Édito
Voici une invitation à arpenter une généalogie des images que l’Amérique renvoie à elle-même en temps de crise. Une psychanalyse cinématographique en six étapes de la déchirure interne propre à la bourgeoisie blanche états-unienne. Si dans les médias les États-Unis sont dits aujourd’hui fracturés, ce n’est pas une première : depuis la Guerre de Sécession, et le triste gâchis de la période de Reconstruction, l’imaginaire national, voir nationaliste, ne cesse d’invoquer une division perpétuelle, suggérant qu’inévitablement, un jour ou l’autre, il y aura des comptes à rendre.
Le cinéma n’a jamais était complètement indemne de cette tension morale, mais en tant que grande fabrique du rêve américain, la machine Hollywood a toujours peiné à dépeindre le revers de sa propre médaille. Ce n’est qu’à la fin des années 1960, alors qu’ils sont fragilisée économiquement par la concurrence montante de la télévision, et désespérément à court d’idées pour regagner leur public, que les studios se tournent vers une jeunesse cinéphile et engagée pour réaliser des films d’un genre nouveau. À la grande surprise de l’industrie, ces films rencontrèrent un franc succès auprès du public surtout par leur mise en cause de la mythologie nationale. Alors qu’aujourd’hui ces films et leurs acteurs semblent plutôt incarner ce mythe américain, peut-être peut-on prendre un peu de recul pour mieux comprendre les atavismes d’une Amérique qui peine à se regarder en face ?
L’époque, 1967-1975, dite de la New Hollywood, ouvre les possibles à de jeunes réalisateurs, fortement inspirés des nouvelles vagues européennes. Ces derniers ont pu apporter une nouvelle touche et une nouvelle sensibilité aux façons d’appréhender la condition américaine, proposant de nouvelles perceptions dans des approches réalistes inédites. Mais tout comme la Contre-Culture a été écrasée par le mouvement massif contre-révolutionnaire de Nixon et Reagan, cet espace-temps d’expérimentation et de prise de conscience au sein même de l’industrie se refermera rapidement avec l’avènement du blockbuster.
Ce n’est pas une coïncidence que cette époque de renouveau cinématographique, et de son succès parmi la jeunesse, correspond étroitement avec celle de la guerre au Viet-Nam et à sa contestation. On imagine mal la nouvelle vague française sans le contexte historique de la guerre dite “sans images” en Algérie.
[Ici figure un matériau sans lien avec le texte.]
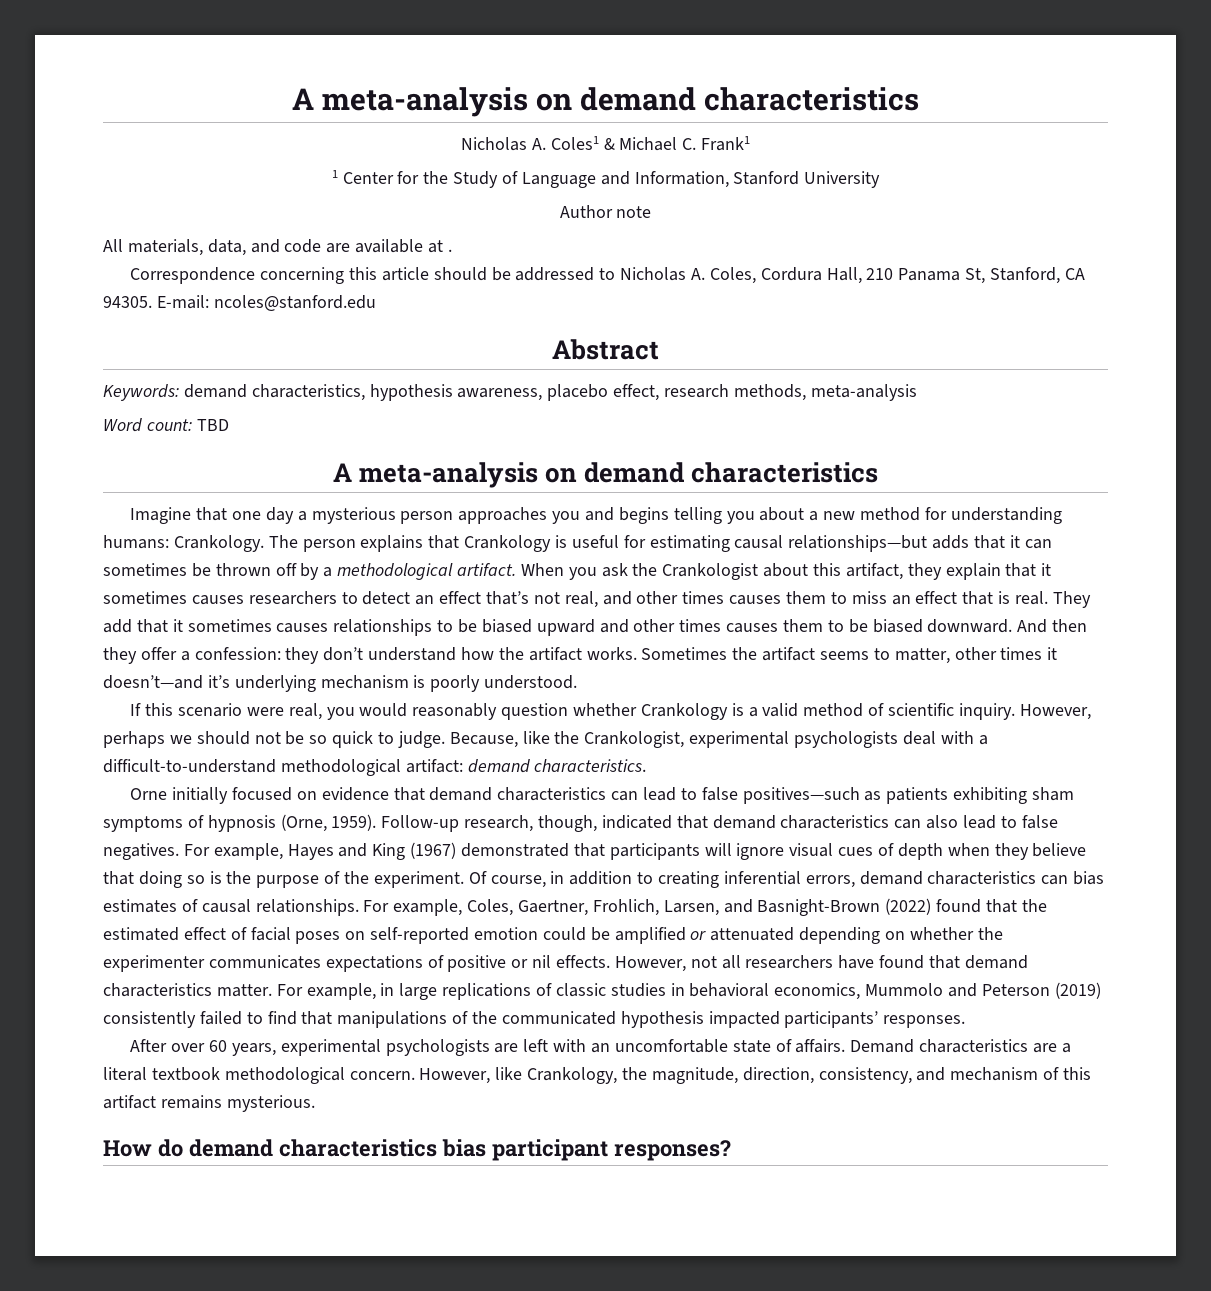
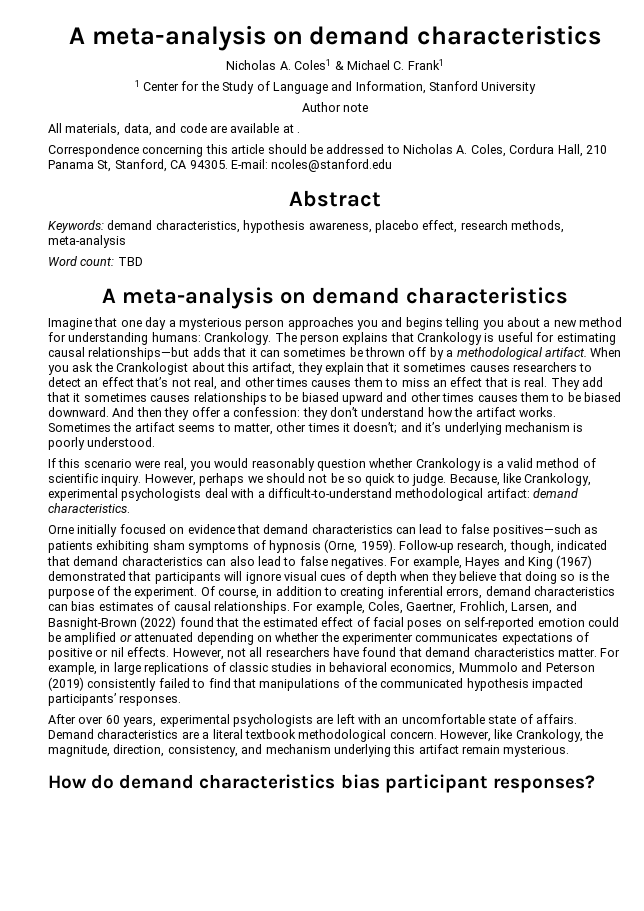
[103,675,203,689] doesn’t—and -> [353,422,422,434] doesn’t; and
[554,731,685,748] the Crankologist, -> [524,473,592,486] Crankology,
[1043,1067,1060,1080] of -> [333,744,391,757] underlying
[160,1095,222,1109] remains -> [462,745,500,754] remain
Dans ce cycle, essayons de replacer dans leur contexte ces grands films qui ont façonné la manière dont les États-Unis ont de se regarder, sans jamais oublier pourquoi ils en ressentaient le besoin.
Les 4 longs-métrages de fiction proposés effeuillent un désenchantement et en propose une variation en 4 temps, qui donnera à voir la vie adolescente dans une petite ville texane presque figée dans le temps, à suivre les errances d’un homme accablé par les rêves bourgeois de ses parents, à subir l’absurdité kafkaïenne de la condition de soldats conscrits, à regarder à travers l’oeil même de la caméra d’un journaliste politique pour n’en être finalement que plus blasé. Et comme contrepoint et rappel incessant du vrai derrière les images d’Hollywood, deux documentaires d’Emile de Antonio portant autant sur la guerre qui a hanté « l’esprit du temps » que sur les factions militantes qui ont mené une lutte violente et incessante contre l’État pour en finir.
Les films seront présentés dans un ordre chronologiquement diégétique – et le passage de la fiction au documentaire prendra comme point de basculement 1968, l’année de l’offensive du Tết au Viet-Nam et d’une campagne présidentielle marquée par deux assassinats, à savoir celui de Martin Luther King Jr. et du candidat démocrate Robert F. Kennedy (frère lui-même d’un président assassiné) à moins de trois mois d’écart. Je ne sais pas précisément ce qu’est qu’un soixante-huitard américain, mais ensemble nous pouvons peut-être en dresser le portrait et tenter de comprendre comment il a façonné l’Hollywood que l’on connaît aujourd’hui. En tout cas, cette période, ses modalités, ses manières de se narrer et de ne pas se regarder, je m’en sens encore héritier, ne serait-ce qu’en regardant une série Netflix. Et c’est parfois avec l’amertume de l’occasion manquée, du chemin non pris, que je revois ces grands films qui me permettent de regarder, brièvement, les États-Unis pour ce qu’ils sont devenus, et de mieux me comprendre.